++++ SOURCE DATA

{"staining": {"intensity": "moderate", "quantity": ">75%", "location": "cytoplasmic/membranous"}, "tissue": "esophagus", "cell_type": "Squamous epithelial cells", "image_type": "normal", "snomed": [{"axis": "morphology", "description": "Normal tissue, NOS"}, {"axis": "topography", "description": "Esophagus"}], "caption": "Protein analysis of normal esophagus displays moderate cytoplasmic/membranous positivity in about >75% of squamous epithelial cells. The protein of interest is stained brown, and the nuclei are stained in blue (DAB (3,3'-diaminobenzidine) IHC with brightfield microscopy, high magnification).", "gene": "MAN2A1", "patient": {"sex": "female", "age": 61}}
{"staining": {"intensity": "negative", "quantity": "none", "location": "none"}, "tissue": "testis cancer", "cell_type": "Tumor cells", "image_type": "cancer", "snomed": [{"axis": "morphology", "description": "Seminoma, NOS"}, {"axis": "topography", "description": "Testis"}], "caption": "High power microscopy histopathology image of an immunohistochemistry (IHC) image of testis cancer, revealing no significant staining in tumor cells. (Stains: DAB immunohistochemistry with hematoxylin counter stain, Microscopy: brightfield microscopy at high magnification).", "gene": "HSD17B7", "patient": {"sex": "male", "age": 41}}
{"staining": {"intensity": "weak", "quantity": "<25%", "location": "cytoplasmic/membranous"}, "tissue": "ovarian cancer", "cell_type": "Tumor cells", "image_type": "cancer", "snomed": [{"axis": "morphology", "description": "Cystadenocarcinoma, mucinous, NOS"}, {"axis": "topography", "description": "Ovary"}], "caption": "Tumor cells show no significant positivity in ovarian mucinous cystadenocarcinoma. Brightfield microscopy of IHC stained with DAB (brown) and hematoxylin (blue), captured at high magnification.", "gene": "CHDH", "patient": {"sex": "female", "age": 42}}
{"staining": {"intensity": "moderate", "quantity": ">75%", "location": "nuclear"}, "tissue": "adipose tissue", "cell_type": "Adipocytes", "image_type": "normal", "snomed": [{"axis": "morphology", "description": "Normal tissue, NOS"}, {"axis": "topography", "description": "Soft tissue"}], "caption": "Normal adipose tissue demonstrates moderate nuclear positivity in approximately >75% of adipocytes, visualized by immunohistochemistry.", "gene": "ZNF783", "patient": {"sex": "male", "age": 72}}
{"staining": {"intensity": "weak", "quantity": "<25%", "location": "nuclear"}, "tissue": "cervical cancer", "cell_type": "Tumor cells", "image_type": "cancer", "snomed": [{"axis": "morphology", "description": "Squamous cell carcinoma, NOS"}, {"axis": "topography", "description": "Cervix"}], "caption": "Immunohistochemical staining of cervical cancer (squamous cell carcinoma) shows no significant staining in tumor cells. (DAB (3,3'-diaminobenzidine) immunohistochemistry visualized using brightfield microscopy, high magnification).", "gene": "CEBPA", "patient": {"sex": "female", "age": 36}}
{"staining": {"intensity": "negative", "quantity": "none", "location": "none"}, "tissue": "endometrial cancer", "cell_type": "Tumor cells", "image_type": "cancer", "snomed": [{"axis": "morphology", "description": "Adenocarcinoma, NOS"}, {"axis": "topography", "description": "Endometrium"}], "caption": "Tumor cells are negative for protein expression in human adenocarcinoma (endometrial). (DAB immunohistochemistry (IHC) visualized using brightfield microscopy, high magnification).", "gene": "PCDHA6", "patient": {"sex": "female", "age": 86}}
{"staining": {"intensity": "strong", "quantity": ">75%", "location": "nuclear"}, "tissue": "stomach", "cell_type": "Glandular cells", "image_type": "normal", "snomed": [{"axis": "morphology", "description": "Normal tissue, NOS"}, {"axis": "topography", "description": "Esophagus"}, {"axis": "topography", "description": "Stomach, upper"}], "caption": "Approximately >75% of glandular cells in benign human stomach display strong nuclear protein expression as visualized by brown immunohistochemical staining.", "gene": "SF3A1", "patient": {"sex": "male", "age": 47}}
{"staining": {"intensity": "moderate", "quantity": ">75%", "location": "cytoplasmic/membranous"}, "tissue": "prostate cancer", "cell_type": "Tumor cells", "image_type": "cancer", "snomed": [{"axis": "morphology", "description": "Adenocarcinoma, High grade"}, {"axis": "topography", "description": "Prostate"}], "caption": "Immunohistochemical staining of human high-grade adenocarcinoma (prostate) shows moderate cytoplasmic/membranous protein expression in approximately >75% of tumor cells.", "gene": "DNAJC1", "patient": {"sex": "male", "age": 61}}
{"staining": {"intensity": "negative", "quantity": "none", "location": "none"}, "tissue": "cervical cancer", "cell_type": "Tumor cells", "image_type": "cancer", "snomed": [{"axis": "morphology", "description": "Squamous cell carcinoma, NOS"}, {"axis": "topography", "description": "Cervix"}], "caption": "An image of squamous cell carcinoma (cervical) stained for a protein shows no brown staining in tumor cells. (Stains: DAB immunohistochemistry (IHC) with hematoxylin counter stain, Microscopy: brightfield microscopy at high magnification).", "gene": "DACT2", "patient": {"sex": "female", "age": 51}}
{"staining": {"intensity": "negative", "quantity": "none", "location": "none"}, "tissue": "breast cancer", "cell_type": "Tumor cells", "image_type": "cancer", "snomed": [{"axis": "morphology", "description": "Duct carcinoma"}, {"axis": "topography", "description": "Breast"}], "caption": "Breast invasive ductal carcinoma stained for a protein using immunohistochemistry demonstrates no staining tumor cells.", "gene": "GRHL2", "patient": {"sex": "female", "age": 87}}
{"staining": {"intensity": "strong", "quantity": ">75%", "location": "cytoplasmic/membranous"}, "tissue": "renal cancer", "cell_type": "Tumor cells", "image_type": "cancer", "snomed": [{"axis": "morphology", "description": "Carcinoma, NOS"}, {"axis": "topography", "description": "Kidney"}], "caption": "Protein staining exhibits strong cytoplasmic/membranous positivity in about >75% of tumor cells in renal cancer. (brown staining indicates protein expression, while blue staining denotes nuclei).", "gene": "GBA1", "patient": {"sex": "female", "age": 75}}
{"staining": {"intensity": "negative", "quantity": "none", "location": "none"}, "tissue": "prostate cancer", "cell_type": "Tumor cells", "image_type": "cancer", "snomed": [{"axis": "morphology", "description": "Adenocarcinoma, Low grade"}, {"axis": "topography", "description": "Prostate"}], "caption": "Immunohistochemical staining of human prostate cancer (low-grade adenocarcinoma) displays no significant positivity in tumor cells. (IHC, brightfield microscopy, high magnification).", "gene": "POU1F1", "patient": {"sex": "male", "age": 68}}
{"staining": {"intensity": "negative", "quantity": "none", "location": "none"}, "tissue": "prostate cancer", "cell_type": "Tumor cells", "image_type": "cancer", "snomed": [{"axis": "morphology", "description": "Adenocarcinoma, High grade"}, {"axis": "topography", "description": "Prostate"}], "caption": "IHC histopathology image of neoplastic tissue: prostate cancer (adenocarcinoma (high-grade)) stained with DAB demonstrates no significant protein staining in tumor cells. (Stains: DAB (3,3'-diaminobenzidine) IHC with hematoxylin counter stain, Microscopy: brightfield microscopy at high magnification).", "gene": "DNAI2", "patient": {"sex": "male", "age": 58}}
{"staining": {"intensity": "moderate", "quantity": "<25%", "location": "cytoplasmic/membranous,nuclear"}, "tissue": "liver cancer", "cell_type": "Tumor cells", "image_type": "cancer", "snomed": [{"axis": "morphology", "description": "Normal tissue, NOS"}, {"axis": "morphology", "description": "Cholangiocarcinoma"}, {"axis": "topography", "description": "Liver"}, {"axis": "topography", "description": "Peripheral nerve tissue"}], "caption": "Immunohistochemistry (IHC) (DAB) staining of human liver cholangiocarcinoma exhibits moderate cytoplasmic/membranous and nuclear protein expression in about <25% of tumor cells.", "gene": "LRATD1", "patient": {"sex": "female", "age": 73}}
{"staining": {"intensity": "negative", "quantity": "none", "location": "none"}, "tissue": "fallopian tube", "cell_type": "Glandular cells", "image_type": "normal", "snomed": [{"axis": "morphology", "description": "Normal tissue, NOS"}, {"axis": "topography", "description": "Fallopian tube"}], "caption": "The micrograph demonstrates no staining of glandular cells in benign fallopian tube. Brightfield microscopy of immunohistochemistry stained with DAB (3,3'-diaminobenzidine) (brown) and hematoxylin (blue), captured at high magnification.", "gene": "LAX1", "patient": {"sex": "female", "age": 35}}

++++++++

Reproduce, character for character, only the lines of the preceding data that start at the line with "adipose tissue demonstrates" and end at the line with "cells are negative", both included.

{"staining": {"intensity": "moderate", "quantity": ">75%", "location": "nuclear"}, "tissue": "adipose tissue", "cell_type": "Adipocytes", "image_type": "normal", "snomed": [{"axis": "morphology", "description": "Normal tissue, NOS"}, {"axis": "topography", "description": "Soft tissue"}], "caption": "Normal adipose tissue demonstrates moderate nuclear positivity in approximately >75% of adipocytes, visualized by immunohistochemistry.", "gene": "ZNF783", "patient": {"sex": "male", "age": 72}}
{"staining": {"intensity": "weak", "quantity": "<25%", "location": "nuclear"}, "tissue": "cervical cancer", "cell_type": "Tumor cells", "image_type": "cancer", "snomed": [{"axis": "morphology", "description": "Squamous cell carcinoma, NOS"}, {"axis": "topography", "description": "Cervix"}], "caption": "Immunohistochemical staining of cervical cancer (squamous cell carcinoma) shows no significant staining in tumor cells. (DAB (3,3'-diaminobenzidine) immunohistochemistry visualized using brightfield microscopy, high magnification).", "gene": "CEBPA", "patient": {"sex": "female", "age": 36}}
{"staining": {"intensity": "negative", "quantity": "none", "location": "none"}, "tissue": "endometrial cancer", "cell_type": "Tumor cells", "image_type": "cancer", "snomed": [{"axis": "morphology", "description": "Adenocarcinoma, NOS"}, {"axis": "topography", "description": "Endometrium"}], "caption": "Tumor cells are negative for protein expression in human adenocarcinoma (endometrial). (DAB immunohistochemistry (IHC) visualized using brightfield microscopy, high magnification).", "gene": "PCDHA6", "patient": {"sex": "female", "age": 86}}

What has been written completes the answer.